● **Given data**
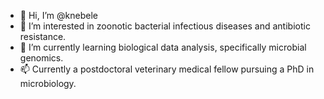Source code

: - 👋 Hi, I’m @knebele
- 👀 I’m interested in zoonotic bacterial infectious diseases and antibiotic resistance.
- 🌱 I’m currently learning biological data analysis, specifically microbial genomics.
- 📫 Currently a postdoctoral veterinary medical fellow pursuing a PhD in microbiology.

<!---
knebele/knebele is a ✨ special ✨ repository because its `README.md` (this file) appears on your GitHub profile.
You can click the Preview link to take a look at your changes.
--->
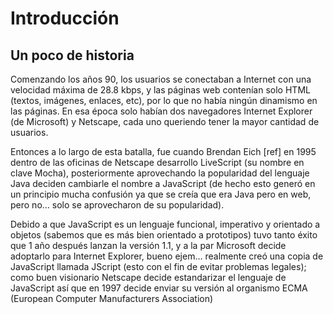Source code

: # Introducción
## Un poco de historia

Comenzando los años 90, los usuarios se conectaban a Internet con una velocidad máxima de 28.8 kbps, y las páginas web contenían solo HTML (textos, imágenes, enlaces, etc), por lo que no había ningún dinamismo en las páginas. En esa época solo habían dos navegadores Internet Explorer (de Microsoft) y Netscape, cada uno queriendo tener la mayor cantidad de usuarios.

Entonces a lo largo de esta batalla, fue cuando Brendan Eich [ref] en 1995 dentro de las oficinas de Netscape desarrollo LiveScript (su nombre en clave Mocha), posteriormente aprovechando la popularidad del lenguaje Java deciden cambiarle el nombre a JavaScript (de hecho esto generó en un principio mucha confusión ya que se creía que era Java pero en web, pero no… solo se aprovecharon de su popularidad).

Debido a que JavaScript es un lenguaje funcional, imperativo y orientado a objetos (sabemos que es más bien orientado a prototipos) tuvo tanto éxito que 1 año después lanzan la versión 1.1, y a la par Microsoft decide adoptarlo para Internet Explorer, bueno ejem… realmente creó una copia de JavaScript llamada JScript (esto con el fin de evitar problemas legales); como buen visionario Netscape decide estandarizar el lenguaje de JavaScript así que en 1997 decide enviar su versión al organismo ECMA (European Computer Manufacturers Association)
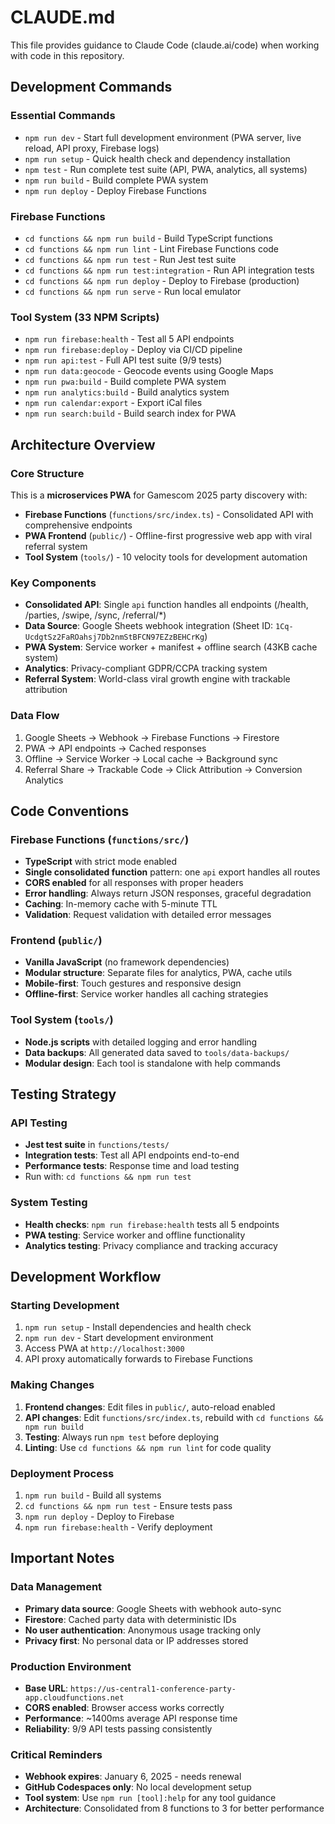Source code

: # CLAUDE.md

This file provides guidance to Claude Code (claude.ai/code) when working with code in this repository.

## Development Commands

### Essential Commands
- `npm run dev` - Start full development environment (PWA server, live reload, API proxy, Firebase logs)
- `npm run setup` - Quick health check and dependency installation
- `npm test` - Run complete test suite (API, PWA, analytics, all systems)
- `npm run build` - Build complete PWA system
- `npm run deploy` - Deploy Firebase Functions

### Firebase Functions
- `cd functions && npm run build` - Build TypeScript functions
- `cd functions && npm run lint` - Lint Firebase Functions code  
- `cd functions && npm run test` - Run Jest test suite
- `cd functions && npm run test:integration` - Run API integration tests
- `cd functions && npm run deploy` - Deploy to Firebase (production)
- `cd functions && npm run serve` - Run local emulator

### Tool System (33 NPM Scripts)
- `npm run firebase:health` - Test all 5 API endpoints
- `npm run firebase:deploy` - Deploy via CI/CD pipeline
- `npm run api:test` - Full API test suite (9/9 tests)
- `npm run data:geocode` - Geocode events using Google Maps
- `npm run pwa:build` - Build complete PWA system
- `npm run analytics:build` - Build analytics system
- `npm run calendar:export` - Export iCal files
- `npm run search:build` - Build search index for PWA

## Architecture Overview

### Core Structure
This is a **microservices PWA** for Gamescom 2025 party discovery with:
- **Firebase Functions** (`functions/src/index.ts`) - Consolidated API with comprehensive endpoints
- **PWA Frontend** (`public/`) - Offline-first progressive web app with viral referral system
- **Tool System** (`tools/`) - 10 velocity tools for development automation

### Key Components
- **Consolidated API**: Single `api` function handles all endpoints (/health, /parties, /swipe, /sync, /referral/*)
- **Data Source**: Google Sheets webhook integration (Sheet ID: `1Cq-UcdgtSz2FaROahsj7Db2nmStBFCN97EZzBEHCrKg`)
- **PWA System**: Service worker + manifest + offline search (43KB cache system)
- **Analytics**: Privacy-compliant GDPR/CCPA tracking system
- **Referral System**: World-class viral growth engine with trackable attribution

### Data Flow
1. Google Sheets → Webhook → Firebase Functions → Firestore
2. PWA → API endpoints → Cached responses
3. Offline → Service Worker → Local cache → Background sync
4. Referral Share → Trackable Code → Click Attribution → Conversion Analytics

## Code Conventions

### Firebase Functions (`functions/src/`)
- **TypeScript** with strict mode enabled
- **Single consolidated function** pattern: one `api` export handles all routes
- **CORS enabled** for all responses with proper headers
- **Error handling**: Always return JSON responses, graceful degradation
- **Caching**: In-memory cache with 5-minute TTL
- **Validation**: Request validation with detailed error messages

### Frontend (`public/`)
- **Vanilla JavaScript** (no framework dependencies)
- **Modular structure**: Separate files for analytics, PWA, cache utils
- **Mobile-first**: Touch gestures and responsive design
- **Offline-first**: Service worker handles all caching strategies

### Tool System (`tools/`)
- **Node.js scripts** with detailed logging and error handling
- **Data backups**: All generated data saved to `tools/data-backups/`
- **Modular design**: Each tool is standalone with help commands

## Testing Strategy

### API Testing
- **Jest test suite** in `functions/tests/`
- **Integration tests**: Test all API endpoints end-to-end
- **Performance tests**: Response time and load testing
- Run with: `cd functions && npm run test`

### System Testing
- **Health checks**: `npm run firebase:health` tests all 5 endpoints
- **PWA testing**: Service worker and offline functionality
- **Analytics testing**: Privacy compliance and tracking accuracy

## Development Workflow

### Starting Development
1. `npm run setup` - Install dependencies and health check
2. `npm run dev` - Start development environment
3. Access PWA at `http://localhost:3000`
4. API proxy automatically forwards to Firebase Functions

### Making Changes
1. **Frontend changes**: Edit files in `public/`, auto-reload enabled
2. **API changes**: Edit `functions/src/index.ts`, rebuild with `cd functions && npm run build`
3. **Testing**: Always run `npm test` before deploying
4. **Linting**: Use `cd functions && npm run lint` for code quality

### Deployment Process
1. `npm run build` - Build all systems
2. `cd functions && npm run test` - Ensure tests pass
3. `npm run deploy` - Deploy to Firebase
4. `npm run firebase:health` - Verify deployment

## Important Notes

### Data Management
- **Primary data source**: Google Sheets with webhook auto-sync
- **Firestore**: Cached party data with deterministic IDs
- **No user authentication**: Anonymous usage tracking only
- **Privacy first**: No personal data or IP addresses stored

### Production Environment
- **Base URL**: `https://us-central1-conference-party-app.cloudfunctions.net`
- **CORS enabled**: Browser access works correctly
- **Performance**: ~1400ms average API response time
- **Reliability**: 9/9 API tests passing consistently

### Critical Reminders
- **Webhook expires**: January 6, 2025 - needs renewal
- **GitHub Codespaces only**: No local development setup
- **Tool system**: Use `npm run [tool]:help` for any tool guidance
- **Architecture**: Consolidated from 8 functions to 3 for better performance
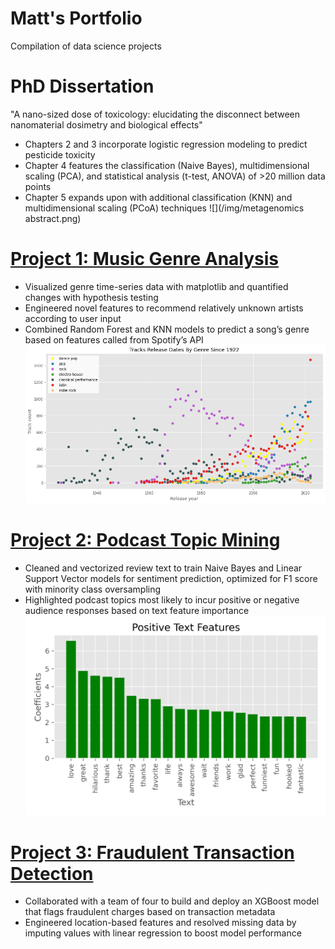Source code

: # Matt's Portfolio
Compilation of data science projects

# PhD Dissertation
"A nano-sized dose of toxicology: elucidating the disconnect between nanomaterial dosimetry and biological effects"
* Chapters 2 and 3 incorporate logistic regression modeling to predict pesticide toxicity
* Chapter 4 features the classification (Naive Bayes), multidimensional scaling (PCA), and statistical analysis (t-test, ANOVA) of >20 million data points
* Chapter 5 expands upon with additional classification (KNN) and multidimensional scaling (PCoA) techniques
![](/img/metagenomics abstract.png)


# [Project 1: Music Genre Analysis](https://github.com/mattslatt/spotify)
* Visualized genre time-series data with matplotlib and quantified changes with hypothesis testing
* Engineered novel features to recommend relatively unknown artists according to user input
* Combined Random Forest and KNN models to predict a song’s genre based on features called from Spotify’s API
![](/img/top_10_genre_time_scatter.png)

# [Project 2: Podcast Topic Mining](https://github.com/mattslatt/podcast_reviews)
* Cleaned and vectorized review text to train Naive Bayes and Linear Support Vector models for sentiment prediction, optimized for F1 score with minority class oversampling
* Highlighted podcast topics most likely to incur positive or negative audience responses based on text feature importance
![](/img/positive_text_coefficients.png)

# [Project 3: Fraudulent Transaction Detection](https://github.com/mattslatt/podcast_reviews)
* Collaborated with a team of four  to build and deploy an XGBoost model that flags fraudulent charges based on transaction metadata
* Engineered location-based features and resolved missing data by imputing values with linear regression to boost model performance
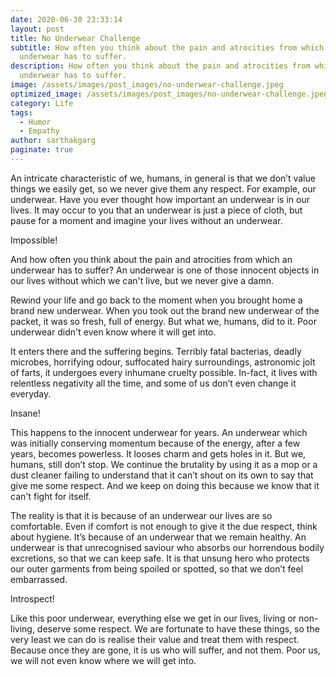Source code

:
 ```yaml
---
date: 2020-06-30 23:33:14
layout: post
title: No Underwear Challenge
subtitle: How often you think about the pain and atrocities from which an
  underwear has to suffer.
description: How often you think about the pain and atrocities from which an
  underwear has to suffer.
image: /assets/images/post_images/no-underwear-challenge.jpeg
optimized_image: /assets/images/post_images/no-underwear-challenge.jpeg
category: Life
tags:
  - Humor
  - Empathy
author: sarthakgarg
paginate: true
---
```

An intricate characteristic of we, humans, in general is that we don’t value things we easily get, so we never give them any respect. For example, our underwear. Have you ever thought how important an underwear is in our lives. It may occur to you that an underwear is just a piece of cloth, but pause for a moment and imagine your lives without an underwear. 

Impossible!

And how often you think about the pain and atrocities from which an underwear has to suffer? An underwear is one of those innocent objects in our lives without which we can't live, but we never give a damn. 

Rewind your life and go back to the moment when you brought home a brand new underwear. When you took out the brand new underwear of the packet, it was so fresh, full of energy. But what we, humans, did to it. Poor underwear didn't even know where it will get into. 

It enters there and the suffering begins. Terribly fatal bacterias, deadly microbes, horrifying odour, suffocated hairy surroundings, astronomic jolt of farts, it undergoes every inhumane cruelty possible. In-fact, it lives with relentless negativity all the time, and some of us don’t even change it everyday. 

Insane!

This happens to the innocent underwear for years. An underwear which was initially conserving momentum because of the energy, after a few years, becomes powerless. It looses charm and gets holes in it. But we, humans, still don’t stop. We continue the brutality by using it as a mop or a dust cleaner failing to understand that it can’t shout on its own to say that give me some respect. And we keep on doing this because we know that it can't fight for itself.

The reality is that it is because of an underwear our lives are so comfortable. Even if comfort is not enough to give it the due respect, think about hygiene. It’s because of an underwear that we remain healthy. An underwear is that unrecognised saviour who absorbs our horrendous bodily excretions, so that we can keep safe. It is that unsung hero who protects our outer garments from being spoiled or spotted, so that we don’t feel embarrassed.

Introspect!

Like this poor underwear, everything else we get in our lives, living or non-living, deserve some respect. We are fortunate to have these things, so the very least we can do is realise their value and treat them with respect. Because once they are gone, it is us who will suffer, and not them. Poor us, we will not even know where we will get into. 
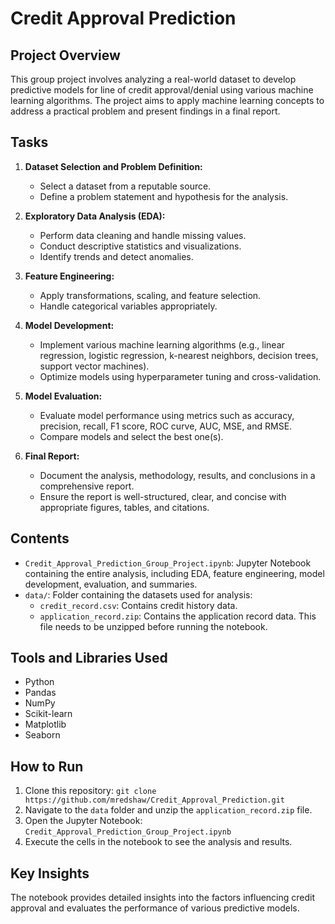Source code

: # Credit Approval Prediction

## Project Overview
This group project involves analyzing a real-world dataset to develop predictive models for line of credit approval/denial using various machine learning algorithms. The project aims to apply machine learning concepts to address a practical problem and present findings in a final report.

## Tasks
1. **Dataset Selection and Problem Definition:**
   - Select a dataset from a reputable source.
   - Define a problem statement and hypothesis for the analysis.

2. **Exploratory Data Analysis (EDA):**
   - Perform data cleaning and handle missing values.
   - Conduct descriptive statistics and visualizations.
   - Identify trends and detect anomalies.

3. **Feature Engineering:**
   - Apply transformations, scaling, and feature selection.
   - Handle categorical variables appropriately.

4. **Model Development:**
   - Implement various machine learning algorithms (e.g., linear regression, logistic regression, k-nearest neighbors, decision trees, support vector machines).
   - Optimize models using hyperparameter tuning and cross-validation.

5. **Model Evaluation:**
   - Evaluate model performance using metrics such as accuracy, precision, recall, F1 score, ROC curve, AUC, MSE, and RMSE.
   - Compare models and select the best one(s).

6. **Final Report:**
   - Document the analysis, methodology, results, and conclusions in a comprehensive report.
   - Ensure the report is well-structured, clear, and concise with appropriate figures, tables, and citations.

## Contents
- `Credit_Approval_Prediction_Group_Project.ipynb`: Jupyter Notebook containing the entire analysis, including EDA, feature engineering, model development, evaluation, and summaries.
- `data/`: Folder containing the datasets used for analysis:
  - `credit_record.csv`: Contains credit history data.
  - `application_record.zip`: Contains the application record data. This file needs to be unzipped before running the notebook.

## Tools and Libraries Used
- Python
- Pandas
- NumPy
- Scikit-learn
- Matplotlib
- Seaborn

## How to Run
1. Clone this repository: `git clone https://github.com/mredshaw/Credit_Approval_Prediction.git`
2. Navigate to the `data` folder and unzip the `application_record.zip` file.
3. Open the Jupyter Notebook: `Credit_Approval_Prediction_Group_Project.ipynb`
4. Execute the cells in the notebook to see the analysis and results.

## Key Insights
The notebook provides detailed insights into the factors influencing credit approval and evaluates the performance of various predictive models.
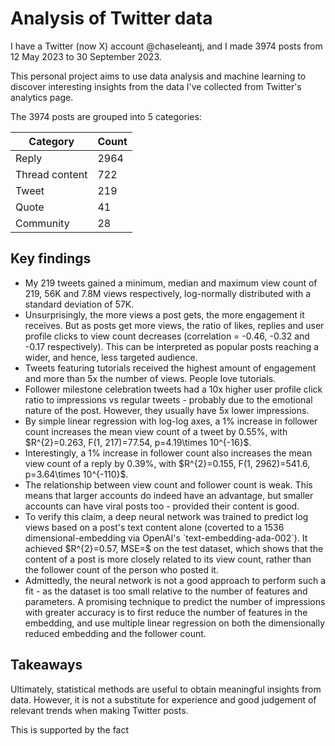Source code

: # Analysis of Twitter data

I have a Twitter (now X) account @chaseleantj, and I made 3974 posts from 12 May 2023 to 30 September 2023.

This personal project aims to use data analysis and machine learning to discover interesting insights from the data I've collected from Twitter's analytics page.

The 3974 posts are grouped into 5 categories:

| Category        | Count |
|-----------------|-------|
| Reply           | 2964  |
| Thread content  | 722   |
| Tweet           | 219   |
| Quote           | 41    |
| Community       | 28    |

## Key findings

<ul>
<li>My 219 tweets gained a minimum, median and maximum view count of 219, 56K and 7.8M views respectively, log-normally distributed with a standard deviation of 57K.</li>
<li>Unsurprisingly, the more views a post gets, the more engagement it receives. But as posts get more views, the ratio of likes, replies and user profile clicks to view count decreases (correlation = -0.46, -0.32 and -0.17 respectively). This can be interpreted as popular posts reaching a wider, and hence, less targeted audience.</li>
<li>Tweets featuring tutorials received the highest amount of engagement and more than 5x the number of views. People love tutorials.</li>
<li>Follower milestone celebration tweets had a 10x higher user profile click ratio to impressions vs regular tweets - probably due to the emotional nature of the post. However, they usually have 5x lower impressions.</li>
<li>By simple linear regression with log-log axes, a 1% increase in follower count increases the mean view count of a tweet by 0.55%, with $R^{2}=0.263, F(1, 217)=77.54, p=4.19\times 10^{-16}$.</li>
<li>Interestingly, a 1% increase in follower count also increases the mean view count of a reply by 0.39%, with $R^{2}=0.155, F(1, 2962)=541.6, p=3.64\times 10^{-110}$.</li>
<li>The relationship between view count and follower count is weak. This means that larger accounts do indeed have an advantage, but smaller accounts can have viral posts too - provided their content is good.</li>
<li>To verify this claim, a deep neural network was trained to predict log views based on a post's text content alone (coverted to a 1536 dimensional-embedding via OpenAI's `text-embedding-ada-002`). It achieved $R^{2}=0.57, MSE=$ on the test dataset, which shows that the content of a post is more closely related to its view count, rather than the follower count of the person who posted it.</li>
<li>Admittedly, the neural network is not a good approach to perform such a fit - as the dataset is too small relative to the number of features and parameters. A promising technique to predict the number of impressions with greater accuracy is to first reduce the number of features in the embedding, and use multiple linear regression on both the dimensionally reduced embedding and the follower count.
</ul>

## Takeaways
Ultimately, statistical methods are useful to obtain meaningful insights from data. However, it is not a substitute for experience and good judgement of relevant trends when making Twitter posts.

This is supported by the fact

● **Exercise description**
Would you quote everything above from the line containing "index for PWA" down to the line containing "- **Validation**: Request"? Include both of those lines and nothing else.

● **Reply**
- `npm run search:build` - Build search index for PWA

## Architecture Overview

### Core Structure
This is a **microservices PWA** for Gamescom 2025 party discovery with:
- **Firebase Functions** (`functions/src/index.ts`) - Consolidated API with comprehensive endpoints
- **PWA Frontend** (`public/`) - Offline-first progressive web app with viral referral system
- **Tool System** (`tools/`) - 10 velocity tools for development automation

### Key Components
- **Consolidated API**: Single `api` function handles all endpoints (/health, /parties, /swipe, /sync, /referral/*)
- **Data Source**: Google Sheets webhook integration (Sheet ID: `1Cq-UcdgtSz2FaROahsj7Db2nmStBFCN97EZzBEHCrKg`)
- **PWA System**: Service worker + manifest + offline search (43KB cache system)
- **Analytics**: Privacy-compliant GDPR/CCPA tracking system
- **Referral System**: World-class viral growth engine with trackable attribution

### Data Flow
1. Google Sheets → Webhook → Firebase Functions → Firestore
2. PWA → API endpoints → Cached responses
3. Offline → Service Worker → Local cache → Background sync
4. Referral Share → Trackable Code → Click Attribution → Conversion Analytics

## Code Conventions

### Firebase Functions (`functions/src/`)
- **TypeScript** with strict mode enabled
- **Single consolidated function** pattern: one `api` export handles all routes
- **CORS enabled** for all responses with proper headers
- **Error handling**: Always return JSON responses, graceful degradation
- **Caching**: In-memory cache with 5-minute TTL
- **Validation**: Request validation with detailed error messages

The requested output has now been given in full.